Director Liz Garbus is no stranger to difficult stories. With a decades-spanning career in documentaries, she has brought a lot of laughter and tears to the big and small screens. It’s not too surprising that her narrative film debut, Lost Girls, is a fictional account of a real-life tragedy.
Amy Ryan stars as Mari Gilbert, a single mother of three girls whose eldest daughter Shannan runs away from home as a pre-teen. Though she builds herself a life away from her mother and siblings, she keeps in regular contact with her family, so when they don’t hear from Shannan for some time, Mari is convinced that something has happened to her eldest daughter and a mother’s search for answers pushes the launch of an investigation that eventually leads to the discovery of multiple homicide victims at the hands of the Long Island serial killer — a unsolved case which is still open today.

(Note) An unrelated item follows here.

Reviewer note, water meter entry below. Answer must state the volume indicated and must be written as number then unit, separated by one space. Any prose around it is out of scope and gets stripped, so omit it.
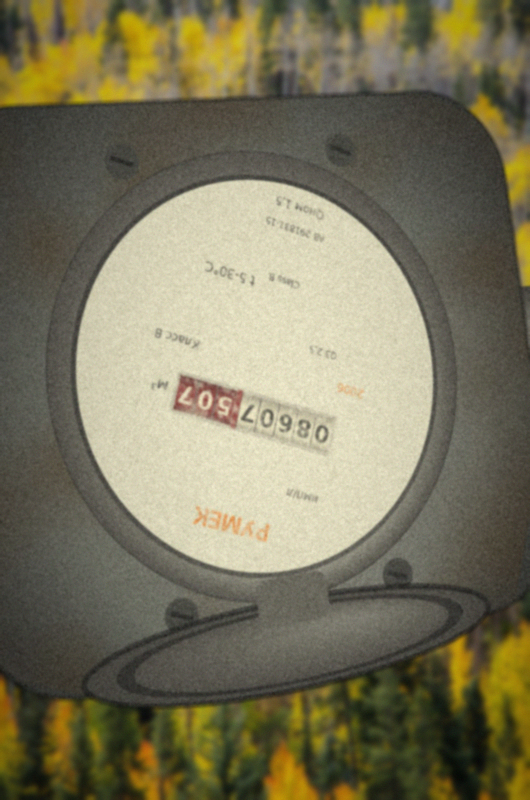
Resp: 8607.507 m³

Garbus’ film shines a spotlight on so many issues it’s difficult to chose just one. The Gilbert’s were victims of tragedy at every turn: underemployment, lack of social support, preconceptions about sex work, ineffective police work to name just a few. Yet the Gilberts, never backed away from controversy and their efforts led them to become activists for murder victims.
Lost Girls takes the good with the bad, not shying away from the family’s troubles and it all plays into the film’s major strength and appeal, namely Garbus’ ability to capture the desperation and undying determination of a mother looking for answers.